A new survey by MVM Consulting shows NPR member stations around the U.S. are growing their local news staffs, increasing their local news airtime, and beefing up their local online news content.
The survey reveals high levels of actual growth last year and similar levels of predicted growth this year.
Expansion of Local NPR Newsroom Staffing
The growth begins with news staffing. More than 40% of NPR member stations grew their full-time local news staffs slightly or significantly in 2012.
Looking ahead to 2013, another 38% of NPR stations are optimistic they’ll be growing full-time news staffs. Only 4% expect they’ll be downsizing. The largest share, 58%, expect to maintain current levels of newsroom staffing.
These are healthy signs — even healthier than the growth estimates of 2010, when a similar survey found a fourth (27%) of all public radio stations grew their local news staffing, while 14% had cut back during the national recession.
Major Increases in Online Content
The survey also found an ummistakeable emphasis on advancing local news online.
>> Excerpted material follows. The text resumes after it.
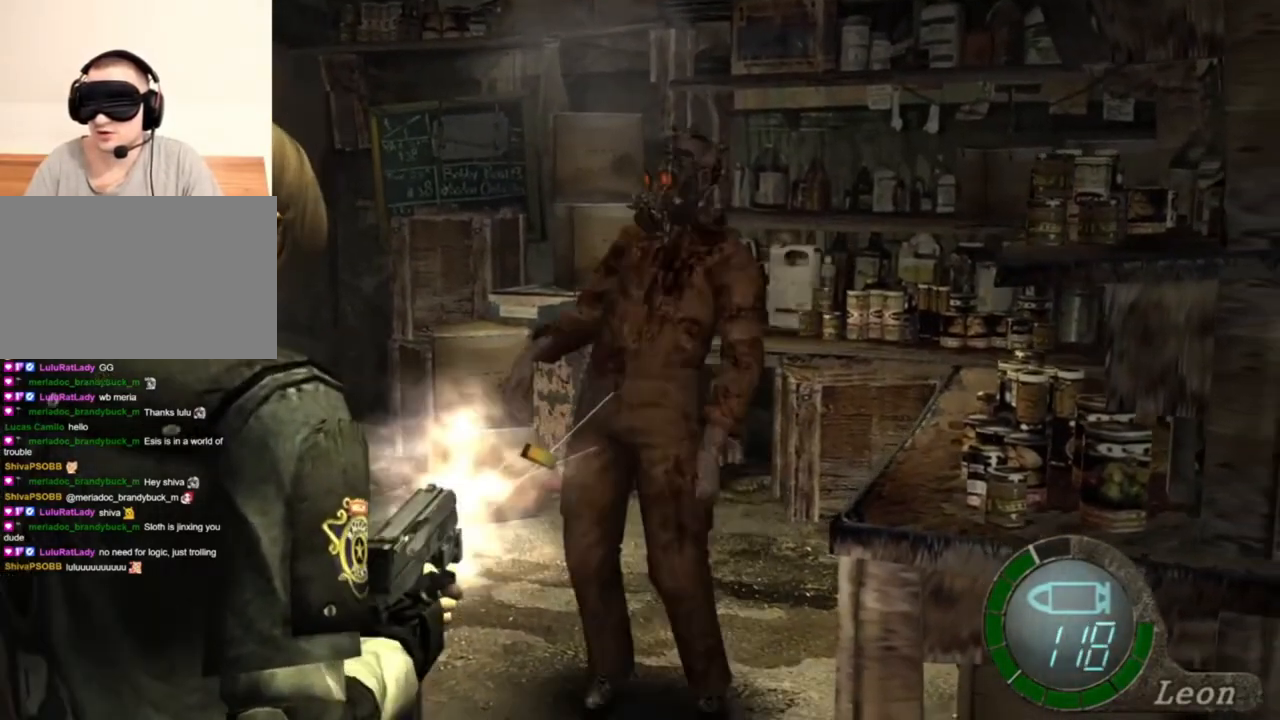
{"keys": [], "mouse": ["right"], "events": []}
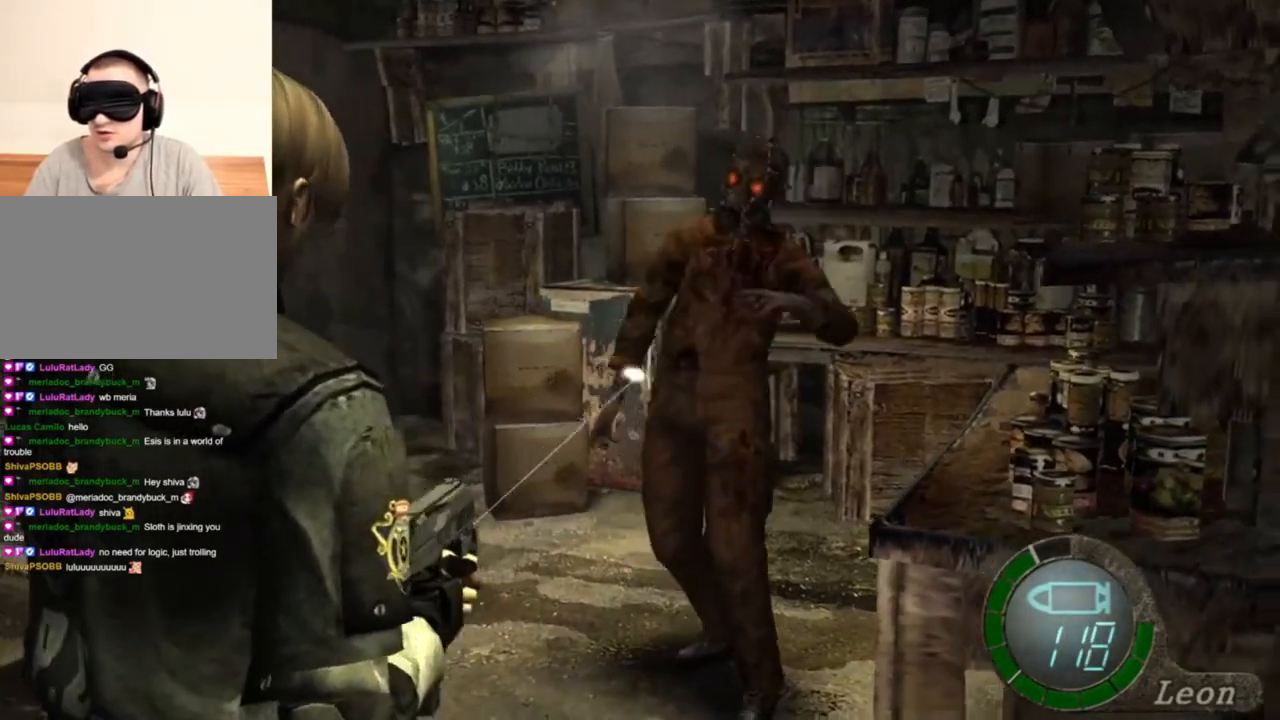
{"keys": [], "mouse": ["right"], "events": [[17, "mouse_left", "down"], [117, "mouse_left", "up"]]}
Almost two-thirds of local NPR stations say they increased (slightly or significantly) their local online news content last year.
Local News Airtime on the Upswing
The survey also asked station leaders about changes in the amount of local news or public affairs on air.
While 60% reported no change in 2012, a third of stations said they expanded local news on air.
About the Survey
The 2012 Survey of Stations was conducted by Michael V. Marcotte of MVM Consulting in coordination with the University of Nevada School of Journalism, where Marcotte is a visiting professor. Collaborating on the invitation only, online survey was PhD candidate Sandra Evans of The Annenberg School of Communication at the University of Southern California. 136 stations participated, 103 of them were NPR members.